現状はすべての店舗の応募を1つの電話番号で受けているのですが、どうしてもその後にエリアの振り分け作業が発生してしまいますので、これから各エリアを統括する事業所ごとに電話番号を発行し、着電時点で事業所ごとに該当する応募を確認できるようにしていきたいと考えています。
スモールスタートで実験しやすいのがIVRyの魅力
——IVRyに対して最も価値を感じているところを教えてください。
何より安価に始められるので、スモールスタートで実験しやすい点がひとつあります。
また、これまで見えていなかった電話の着電状況を簡単に可視化できるようになり、これをもとに新たな考え方も生まれました。その結果、どこに投資すべきかの判断がしやすくなり、会社に対する説明も容易になったと思います。
そして、IVRyでは分岐の設定もノーコードで簡単に変更できるため、PDCAサイクルを回しやすいのも大きなポイントです。
これらの要素は、どんな規模の店舗であっても、導入後すぐに価値を享受できるところだと思います。
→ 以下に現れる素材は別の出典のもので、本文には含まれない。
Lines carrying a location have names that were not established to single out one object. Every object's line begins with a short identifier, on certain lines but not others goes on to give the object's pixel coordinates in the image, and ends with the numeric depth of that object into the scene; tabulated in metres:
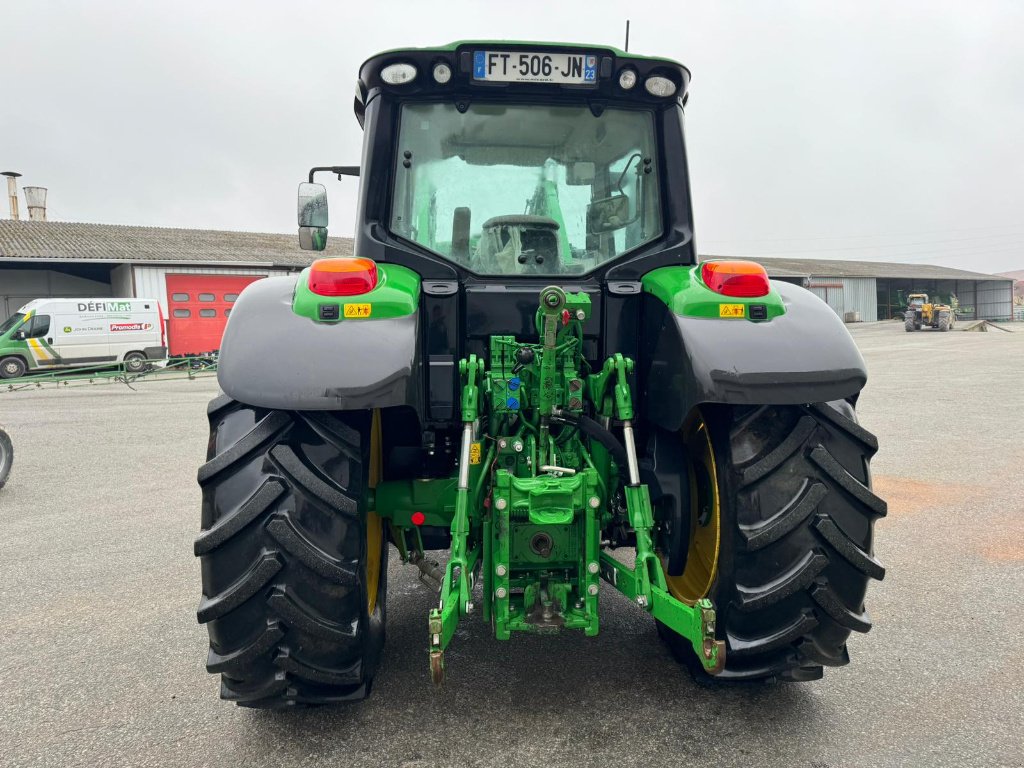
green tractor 2.08
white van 18.52
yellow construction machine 34.50
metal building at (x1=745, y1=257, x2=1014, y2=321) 44.69
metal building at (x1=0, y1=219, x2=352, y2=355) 22.88
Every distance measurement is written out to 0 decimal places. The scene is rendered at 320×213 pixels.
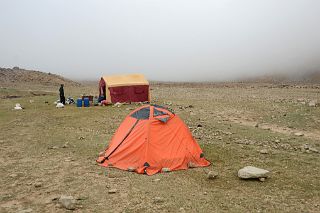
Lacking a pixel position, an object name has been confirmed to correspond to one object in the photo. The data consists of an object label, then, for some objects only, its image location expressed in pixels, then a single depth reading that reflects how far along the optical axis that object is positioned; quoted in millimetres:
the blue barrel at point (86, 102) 16891
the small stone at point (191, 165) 6856
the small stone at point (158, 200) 5251
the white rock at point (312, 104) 13814
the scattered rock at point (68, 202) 5055
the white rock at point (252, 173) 6018
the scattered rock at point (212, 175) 6188
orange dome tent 6773
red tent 17352
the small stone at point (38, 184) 6003
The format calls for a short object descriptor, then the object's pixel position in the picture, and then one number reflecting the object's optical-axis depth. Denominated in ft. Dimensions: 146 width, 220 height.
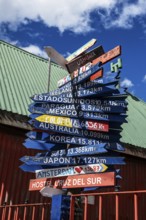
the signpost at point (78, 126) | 13.81
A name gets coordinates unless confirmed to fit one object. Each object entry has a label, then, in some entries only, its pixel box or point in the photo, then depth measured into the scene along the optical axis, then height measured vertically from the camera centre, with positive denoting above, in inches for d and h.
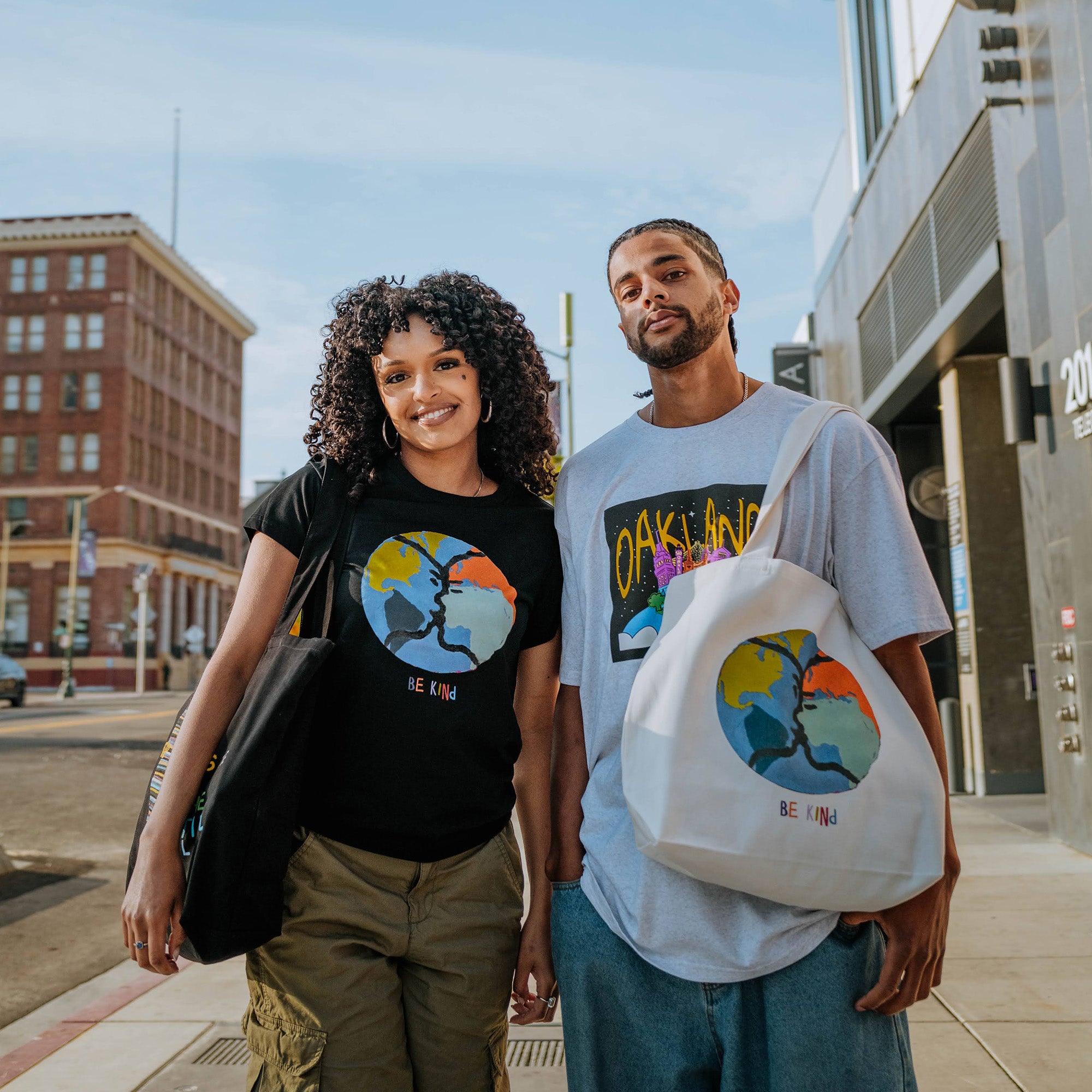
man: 70.3 -4.8
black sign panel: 649.6 +170.3
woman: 84.3 -9.5
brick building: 2194.9 +494.5
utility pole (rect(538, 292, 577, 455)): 780.0 +229.8
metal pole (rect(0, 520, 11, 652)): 2030.0 +163.8
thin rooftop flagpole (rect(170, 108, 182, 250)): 2952.8 +1212.8
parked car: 1278.3 -22.2
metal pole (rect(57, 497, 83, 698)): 1676.9 +78.8
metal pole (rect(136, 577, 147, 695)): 1913.1 +56.9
今後、我々は、人材採用の歩留まり改善だけでなく、忙しい時間帯にかかってくる電話予約の取り逃がしについてもIVRyを活用できないか、検討していきたいと考えています。
——IVRyは「最高の技術をすべての企業に届ける」をミッションに掲げているので、そのように評価していただけて嬉しく思います。
先日、某飲食企業の人事の方から「新店舗の応募対応と面接をすべて本部で行っているので、人事が疲弊して中長期的な動きが取りづらくなっている」という話を聞きました。これをIVRyでどこまで解決できるかは分かりませんが、今は人がすべて対処しなくても、テクノロジーを活用することで対応の選択肢を増やせる時代になったと思うのです。
IVRyは10年前には存在しなかったテクノロジーです。個人店でもチェーン店でも、それぞれに合った使い方ができると思うので、我々ならIVRyで他にどんな改善策を打てるのか、今後もいろいろと模索していきたいと考えています。